The chambers in the Tower of the Hand were never meant to belong to a prince of the blood, yet Daemon had made them his own. The stone walls, once cold and bare, now carried the marks of dragonkind—dragonbone candlesticks, Valyrian steel adornments, and a great carved map of Westeros mounted above the hearth, the coastlines blackened where his fingers had traced them in idle plotting.
But the heart of the chamber was softer than the rest. A silk screen stood near the bed, embroidered with cranes and roses. Behind it, laughter bubbled—high, sweet, and childish. The twins were playing.
Daemon leaned against the arch, watching with a predator’s stillness. His wife—Otto Hightower’s youngest daughter, once a girl barely eighteen, now twenty and ripened into womanhood—sat cross-legged on a velvet rug. Aegon and Viserys, their three-year-old sons, tumbled about her, one tugging at her braid, the other waving a carved wooden dragon as though it might take flight.
“Careful, my loves,” she murmured, steady even as she pried tiny fingers from her hair. “The dragon’s wings will break if you’re too rough.”
Daemon’s lips quirked. “Better to learn young that wings break, wife. The world does not forgive softness.”
She turned her head at the sound of his voice, her dark eyes catching his like a net. She had grown into her strength since their wedding—no longer the blushing bride Otto had offered up like a sacrificial lamb, but a woman tempered by marriage to fire itself. “They are children, Daemon. They will learn the world’s cruelties soon enough.”
“From me,” he said, stepping into the circle of lamplight. The boys squealed and ran to him, clutching at his legs. He swept them both up with a single, effortless motion, one under each arm, their tiny fists batting against his chestplate. “Already they have the makings of dragons. Strong, fierce. My blood.”
“Mine as well,” she said quietly, though her tone carried weight.
He looked at her then, really looked—at the curve of her mouth, at the softness that still clung to her even as she grew sharper with age. At first, he had thought to use her, to spite Otto, to shackle his old rival with the knowledge that his daughter warmed Daemon’s bed. But somewhere between her demure obedience and the flashes of cunning beneath it, Daemon had found himself ensnared.
And now he was obsessed.
He lowered the boys back onto the rug, where they resumed their game of dragon and knight, and crossed to his wife. His hand found her chin, tilting her face up toward his. “Every man at court thinks me mad for keeping you so close. They do not see what I see.”
Her breath caught, though she did not flinch. “And what do you see, husband?”
Daemon’s smile was sharp as dragon’s teeth. “A woman who was meant to be a pawn, and yet has become the only thing I would burn the realm to protect.”
The words, reckless and raw, might have unsettled another. But she only held his gaze, quiet and steady as ever. “Then guard me well, Daemon. Guard us. For if you fall, so do we all.”
Behind them, the twins shrieked with laughter, the wooden dragon snapping against a toy knight, their tiny voices echoing against the high stone walls. Daemon glanced over his shoulder, his heart twisting in a way he never admitted aloud. He had thought marriage to a Hightower would be a punishment, a reminder of his contempt for Otto. Instead, it had bound him to a woman who fed the flames of his madness, tempered by her strange, quiet cunning.
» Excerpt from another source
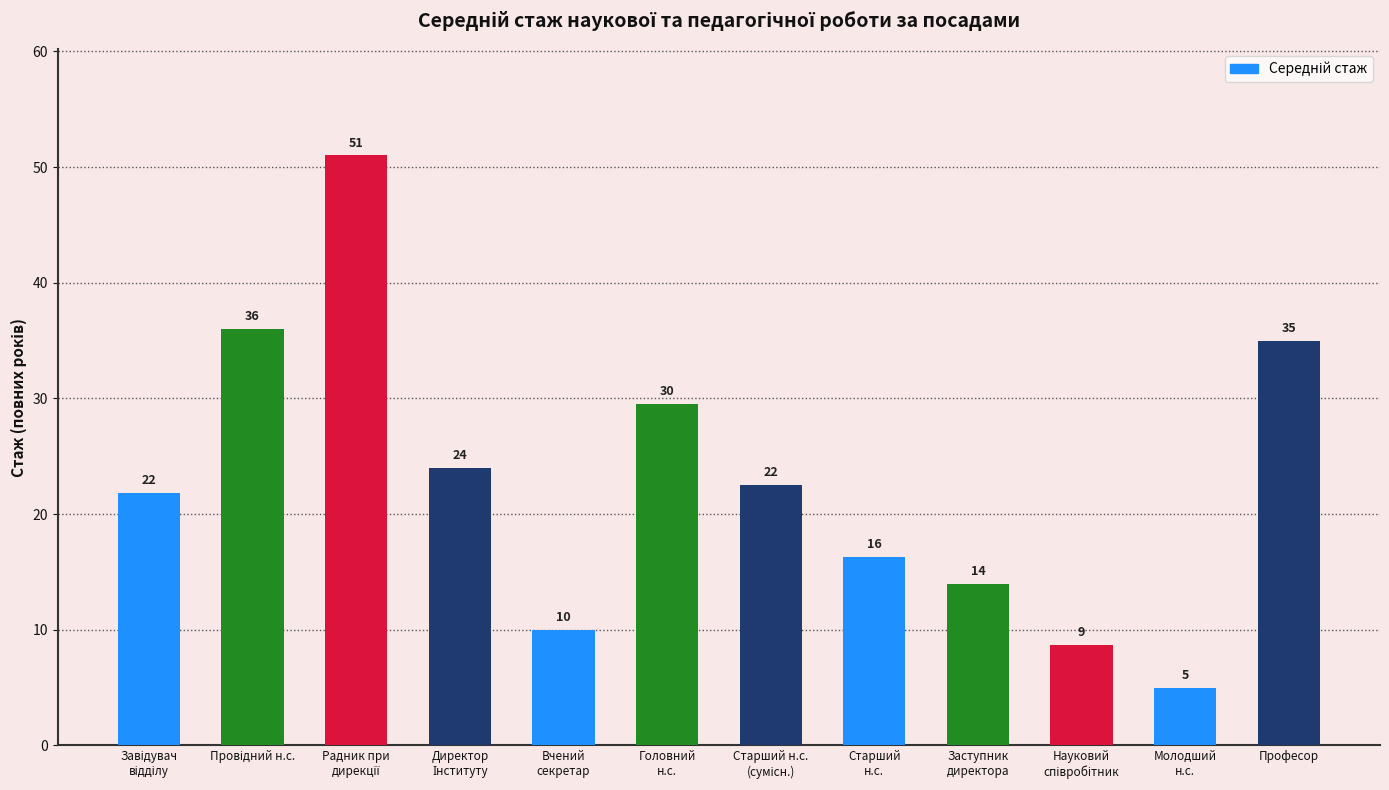

What is the difference between the maximum and minimum values?

46.0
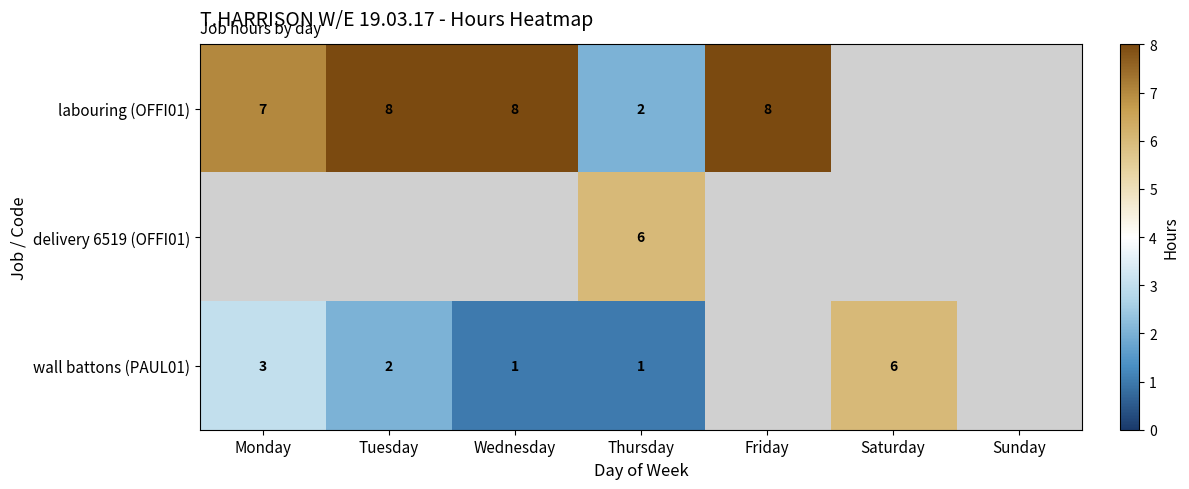

True or false: labouring (OFFI01) has a value of 12 at Tuesday.

False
He leaned down, pressing his forehead against hers. “Let Otto choke on it, knowing his blood and mine rule these sons. They will carry the names of kings.”
“And you,” she whispered, “will carry the weight of loving them.”
Daemon laughed then, low and dangerous, but there was no denying the truth of it. His obsession had already rooted too deep. She was his, the twins were his, and he would never let them go.